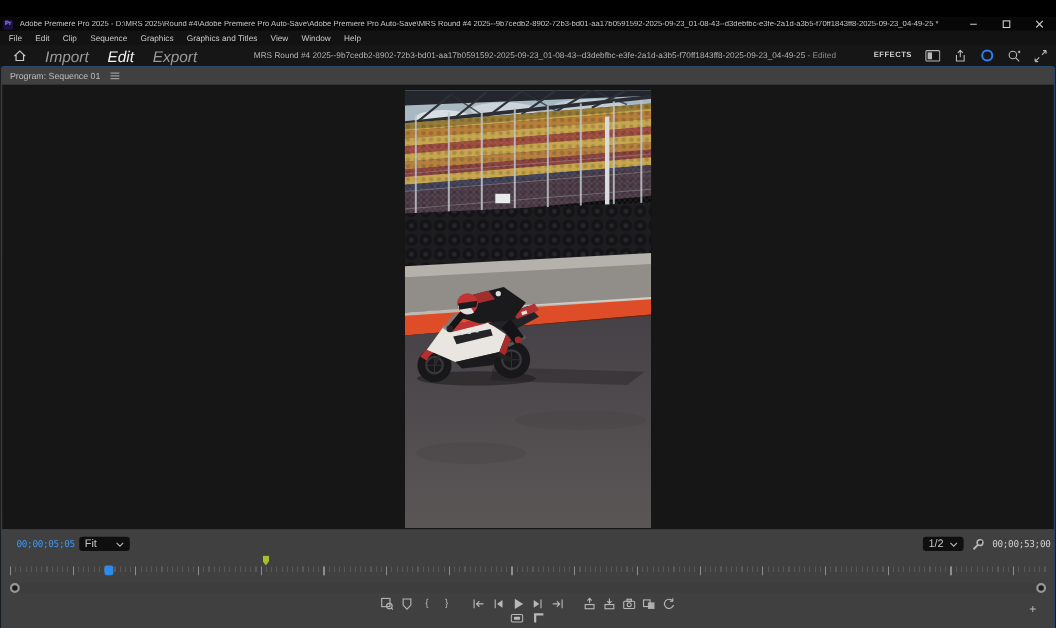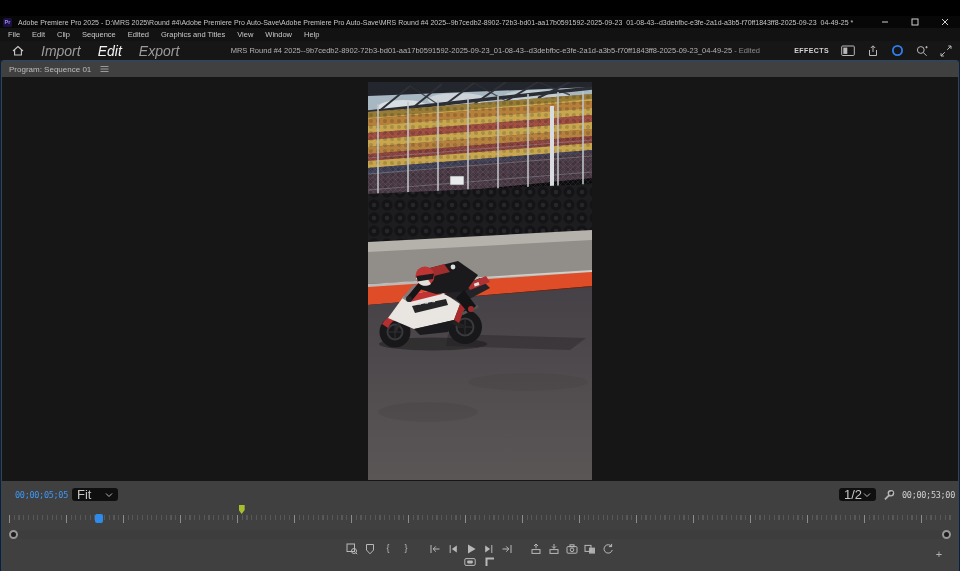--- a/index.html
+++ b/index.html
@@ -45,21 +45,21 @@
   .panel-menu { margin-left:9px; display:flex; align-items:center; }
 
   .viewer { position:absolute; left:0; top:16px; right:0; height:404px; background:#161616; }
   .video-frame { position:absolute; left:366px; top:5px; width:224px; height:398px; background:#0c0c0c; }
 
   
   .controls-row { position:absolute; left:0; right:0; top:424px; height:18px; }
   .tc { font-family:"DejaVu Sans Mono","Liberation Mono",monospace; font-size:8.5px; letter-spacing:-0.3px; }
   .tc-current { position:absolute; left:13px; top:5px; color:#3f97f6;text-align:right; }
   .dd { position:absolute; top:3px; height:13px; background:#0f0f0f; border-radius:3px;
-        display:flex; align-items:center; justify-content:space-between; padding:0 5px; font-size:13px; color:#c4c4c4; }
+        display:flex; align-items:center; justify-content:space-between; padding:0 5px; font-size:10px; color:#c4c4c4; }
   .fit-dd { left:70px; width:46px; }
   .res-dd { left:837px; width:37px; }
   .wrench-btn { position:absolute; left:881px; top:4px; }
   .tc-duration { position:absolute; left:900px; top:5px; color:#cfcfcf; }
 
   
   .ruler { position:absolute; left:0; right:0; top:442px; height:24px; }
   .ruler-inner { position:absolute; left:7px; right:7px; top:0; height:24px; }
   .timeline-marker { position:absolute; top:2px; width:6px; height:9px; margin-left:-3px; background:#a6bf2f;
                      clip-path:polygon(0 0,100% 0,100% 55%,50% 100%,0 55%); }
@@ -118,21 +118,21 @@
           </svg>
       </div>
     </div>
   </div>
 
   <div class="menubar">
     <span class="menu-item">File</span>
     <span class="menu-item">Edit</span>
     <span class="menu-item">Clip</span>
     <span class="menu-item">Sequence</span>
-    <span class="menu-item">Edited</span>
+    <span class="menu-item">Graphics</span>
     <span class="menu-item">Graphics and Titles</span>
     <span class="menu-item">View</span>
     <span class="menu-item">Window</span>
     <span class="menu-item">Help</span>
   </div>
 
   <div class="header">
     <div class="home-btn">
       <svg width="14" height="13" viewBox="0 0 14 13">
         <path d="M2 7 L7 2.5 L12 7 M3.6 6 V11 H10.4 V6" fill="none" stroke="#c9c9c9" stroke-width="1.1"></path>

## What is expected
Without including any pictures, please restate all the records exactly.

## Reply
--- a/index.html
+++ b/index.html
@@ -45,21 +45,21 @@
   .panel-menu { margin-left:9px; display:flex; align-items:center; }
 
   .viewer { position:absolute; left:0; top:16px; right:0; height:404px; background:#161616; }
   .video-frame { position:absolute; left:366px; top:5px; width:224px; height:398px; background:#0c0c0c; }
 
   
   .controls-row { position:absolute; left:0; right:0; top:424px; height:18px; }
   .tc { font-family:"DejaVu Sans Mono","Liberation Mono",monospace; font-size:8.5px; letter-spacing:-0.3px; }
   .tc-current { position:absolute; left:13px; top:5px; color:#3f97f6;text-align:right; }
   .dd { position:absolute; top:3px; height:13px; background:#0f0f0f; border-radius:3px;
-        display:flex; align-items:center; justify-content:space-between; padding:0 5px; font-size:13px; color:#c4c4c4; }
+        display:flex; align-items:center; justify-content:space-between; padding:0 5px; font-size:10px; color:#c4c4c4; }
   .fit-dd { left:70px; width:46px; }
   .res-dd { left:837px; width:37px; }
   .wrench-btn { position:absolute; left:881px; top:4px; }
   .tc-duration { position:absolute; left:900px; top:5px; color:#cfcfcf; }
 
   
   .ruler { position:absolute; left:0; right:0; top:442px; height:24px; }
   .ruler-inner { position:absolute; left:7px; right:7px; top:0; height:24px; }
   .timeline-marker { position:absolute; top:2px; width:6px; height:9px; margin-left:-3px; background:#a6bf2f;
                      clip-path:polygon(0 0,100% 0,100% 55%,50% 100%,0 55%); }
@@ -118,21 +118,21 @@
           </svg>
       </div>
     </div>
   </div>
 
   <div class="menubar">
     <span class="menu-item">File</span>
     <span class="menu-item">Edit</span>
     <span class="menu-item">Clip</span>
     <span class="menu-item">Sequence</span>
-    <span class="menu-item">Edited</span>
+    <span class="menu-item">Graphics</span>
     <span class="menu-item">Graphics and Titles</span>
     <span class="menu-item">View</span>
     <span class="menu-item">Window</span>
     <span class="menu-item">Help</span>
   </div>
 
   <div class="header">
     <div class="home-btn">
       <svg width="14" height="13" viewBox="0 0 14 13">
         <path d="M2 7 L7 2.5 L12 7 M3.6 6 V11 H10.4 V6" fill="none" stroke="#c9c9c9" stroke-width="1.1"></path>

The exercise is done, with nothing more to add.